[[ PROVIDED TEXT, beginning ]]

Bree Gorman: Something that came up in a focus group I ran — leaders talking about having a disability but not feeling they could share that in their workplace and still be respected and seen as leaders. Does that resonate?
Christina Ryan: It's one of the biggest issues. It's a constant, rolling topic of conversation in the DLI members community. The big question of whether to openly identify — only the individual can make that decision, because only they know how safe their environment is. That's what it comes down to.
What our anecdotal evidence — ten years of it now, which is getting fairly solid — tells us is that the more senior the position, the riskier it is to be open. The underlying thing is trust. People just don't trust disabled people to make difficult decisions or to hack the pace at a senior level.
I get DMs regularly from people saying: I want to go for this position, but I can't work full time. Can I still do it? Of course you can work part time as a senior leader. At the last federal election we had candidates in Victoria who ran as co-candidates — wanting to job share as members of parliament. And here in Canberra we have Kim Rubenstein, one of our top constitutional lawyers, who's been right behind that push. There's an assumption that leadership only looks one way.
Kirsten Ferguson calls it the He-Man model of leadership in her book Head and Heart — worth reading if you're interested in leadership. She refers to this old Roman senator model: looks like a white bloke in a toga, in the modern day a suit and tie, flogging yourself 60 to 100 hours a week, job at the centre of your existence, balance optional. That's what leadership looks like, especially the more senior you go. It's why we're still working to get diversity into senior leadership spaces generally.
And it's why there's still a suspicion around disabled people at the executive level. Even our most senior members, when applying to run major agencies or go into senior commissioner roles, face constant question marks over whether they can hack the pace. It's a prejudice. People don't trust disabled people to do what it takes. When I would argue that flogging yourself 20 hours a day is not good for anyone. We've had prime ministers who proudly didn't sleep much and crashed and burned. That's not what we want as we move further into the 21st century.
And honestly, AI is going to be very useful in helping us address that — getting the bots to handle the churning and dot-connecting, so we can do the humaning in leadership. The empathy, the EQ, all of it. And in my experience as a leadership coach, disabled people tend to have a high degree of understanding of what it takes to be flexible and supportive as a team leader — around people who aren't going to work the old 60-hours-a-week way.

[[ PROVIDED TEXT, end ]]

TASKS:
#1 Name every person the interview mentions by name.
#2 Copy out the part of the interview that opens with the words containing "And honestly, AI" and closes with "old 60-hours-a-week way.".

[[ INFORMATION SHOWN, beginning ]]

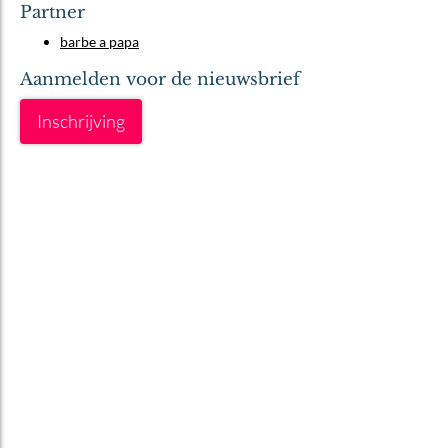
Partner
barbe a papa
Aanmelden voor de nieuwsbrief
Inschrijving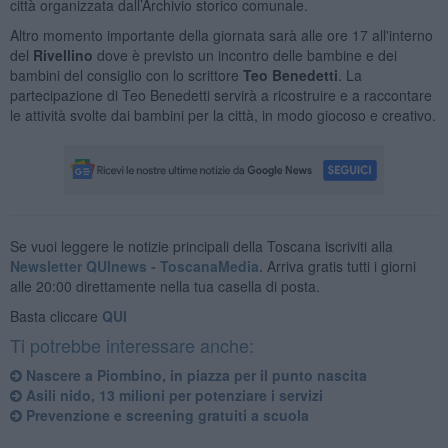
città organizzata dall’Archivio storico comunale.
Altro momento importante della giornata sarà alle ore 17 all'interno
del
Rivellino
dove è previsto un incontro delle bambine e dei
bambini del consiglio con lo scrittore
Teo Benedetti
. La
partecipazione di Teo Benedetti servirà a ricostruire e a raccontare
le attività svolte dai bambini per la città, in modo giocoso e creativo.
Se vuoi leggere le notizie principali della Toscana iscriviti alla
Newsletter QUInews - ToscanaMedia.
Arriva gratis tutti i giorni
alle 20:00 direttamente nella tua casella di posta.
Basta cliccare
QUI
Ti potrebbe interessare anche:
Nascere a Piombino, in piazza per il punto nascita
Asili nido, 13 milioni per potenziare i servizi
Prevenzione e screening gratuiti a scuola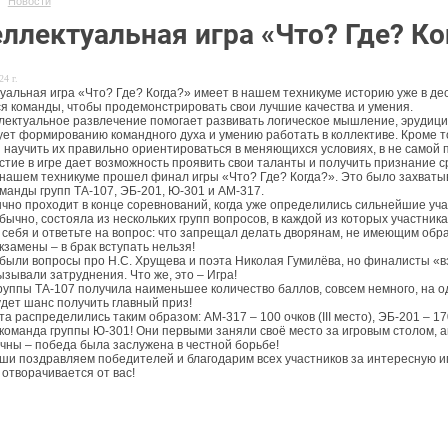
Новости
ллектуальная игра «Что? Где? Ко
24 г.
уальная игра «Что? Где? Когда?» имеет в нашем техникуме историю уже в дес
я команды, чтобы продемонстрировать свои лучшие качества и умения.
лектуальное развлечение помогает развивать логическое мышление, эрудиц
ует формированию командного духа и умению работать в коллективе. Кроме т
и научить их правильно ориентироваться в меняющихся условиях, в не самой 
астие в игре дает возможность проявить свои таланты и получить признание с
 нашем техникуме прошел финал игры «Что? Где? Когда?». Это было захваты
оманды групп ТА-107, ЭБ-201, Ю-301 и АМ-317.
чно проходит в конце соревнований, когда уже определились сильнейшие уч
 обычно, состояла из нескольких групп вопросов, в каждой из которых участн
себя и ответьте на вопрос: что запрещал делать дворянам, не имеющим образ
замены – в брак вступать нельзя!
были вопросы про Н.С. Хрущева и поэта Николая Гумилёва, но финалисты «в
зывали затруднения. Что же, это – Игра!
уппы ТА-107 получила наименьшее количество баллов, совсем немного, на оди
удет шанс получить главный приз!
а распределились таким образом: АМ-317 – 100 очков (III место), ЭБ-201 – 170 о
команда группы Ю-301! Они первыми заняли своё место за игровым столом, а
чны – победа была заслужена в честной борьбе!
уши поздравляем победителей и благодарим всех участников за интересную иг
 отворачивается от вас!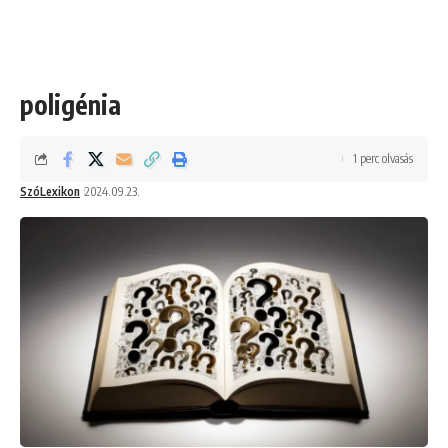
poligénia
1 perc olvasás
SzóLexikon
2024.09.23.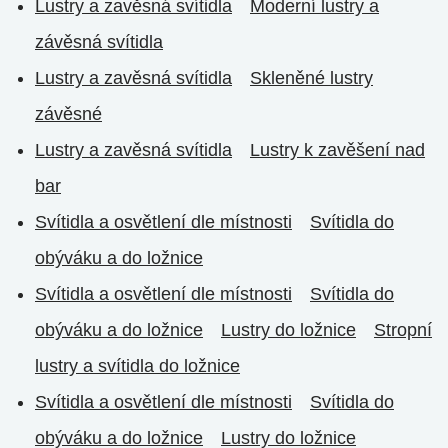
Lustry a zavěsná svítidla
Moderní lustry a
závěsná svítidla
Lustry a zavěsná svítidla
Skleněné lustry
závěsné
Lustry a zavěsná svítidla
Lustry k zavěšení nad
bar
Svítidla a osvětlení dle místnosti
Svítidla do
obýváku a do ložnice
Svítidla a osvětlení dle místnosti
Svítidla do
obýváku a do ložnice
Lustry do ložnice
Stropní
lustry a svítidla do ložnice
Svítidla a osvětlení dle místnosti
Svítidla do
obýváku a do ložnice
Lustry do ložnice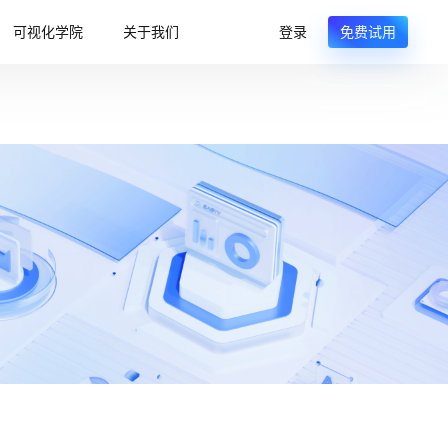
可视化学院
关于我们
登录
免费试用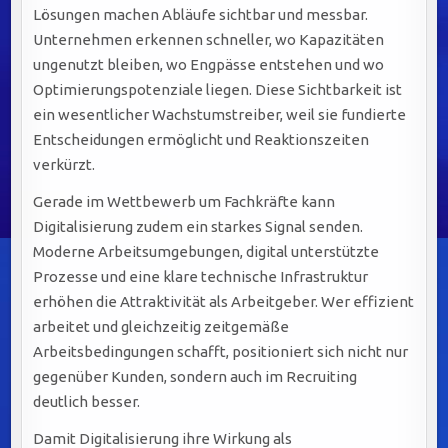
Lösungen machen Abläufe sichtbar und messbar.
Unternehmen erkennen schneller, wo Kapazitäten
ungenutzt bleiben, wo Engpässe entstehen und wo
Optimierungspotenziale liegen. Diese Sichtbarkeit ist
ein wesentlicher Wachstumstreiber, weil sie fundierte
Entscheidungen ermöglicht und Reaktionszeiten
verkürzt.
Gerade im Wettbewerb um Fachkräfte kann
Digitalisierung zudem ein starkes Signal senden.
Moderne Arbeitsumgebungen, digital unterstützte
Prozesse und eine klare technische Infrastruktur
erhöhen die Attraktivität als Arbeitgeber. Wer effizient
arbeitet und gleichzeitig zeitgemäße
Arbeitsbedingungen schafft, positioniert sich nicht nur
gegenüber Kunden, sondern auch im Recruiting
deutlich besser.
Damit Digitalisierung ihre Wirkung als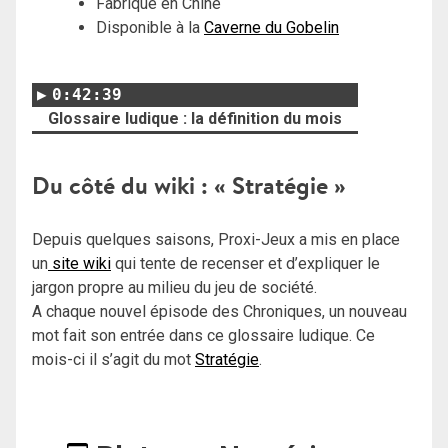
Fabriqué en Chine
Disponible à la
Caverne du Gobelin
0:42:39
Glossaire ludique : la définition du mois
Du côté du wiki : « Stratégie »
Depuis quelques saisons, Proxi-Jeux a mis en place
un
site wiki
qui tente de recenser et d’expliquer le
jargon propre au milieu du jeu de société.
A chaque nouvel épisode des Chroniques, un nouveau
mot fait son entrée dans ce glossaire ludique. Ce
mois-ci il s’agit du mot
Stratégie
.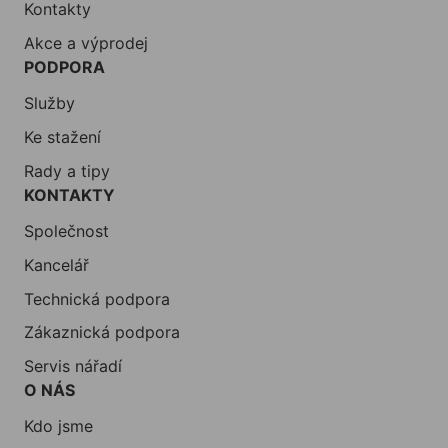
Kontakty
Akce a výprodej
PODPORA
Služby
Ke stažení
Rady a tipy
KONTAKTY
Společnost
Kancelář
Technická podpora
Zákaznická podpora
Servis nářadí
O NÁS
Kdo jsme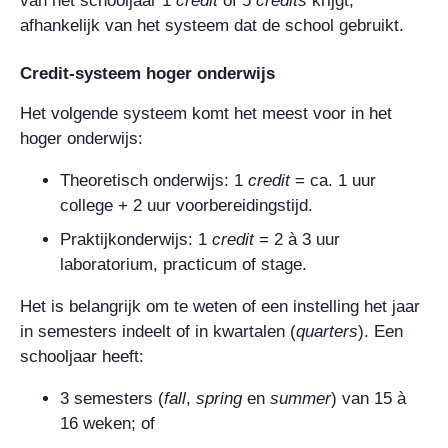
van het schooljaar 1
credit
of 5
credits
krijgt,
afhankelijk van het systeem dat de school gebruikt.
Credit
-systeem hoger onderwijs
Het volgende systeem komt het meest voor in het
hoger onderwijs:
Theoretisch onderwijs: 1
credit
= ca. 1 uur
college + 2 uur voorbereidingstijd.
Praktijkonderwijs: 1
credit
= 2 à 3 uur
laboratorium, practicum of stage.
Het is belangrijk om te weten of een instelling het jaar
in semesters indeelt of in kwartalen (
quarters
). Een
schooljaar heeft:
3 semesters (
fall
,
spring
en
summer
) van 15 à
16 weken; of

[[ INFORMATION SHOWN, end ]]

TASK-BY-TASK RESULTS:
#1 Bree Gorman, Christina Ryan, Kim Rubenstein, Kirsten Ferguson

#2
And honestly, AI is going to be very useful in helping us address that — getting the bots to handle the churning and dot-connecting, so we can do the humaning in leadership. The empathy, the EQ, all of it. And in my experience as a leadership coach, disabled people tend to have a high degree of understanding of what it takes to be flexible and supportive as a team leader — around people who aren't going to work the old 60-hours-a-week way.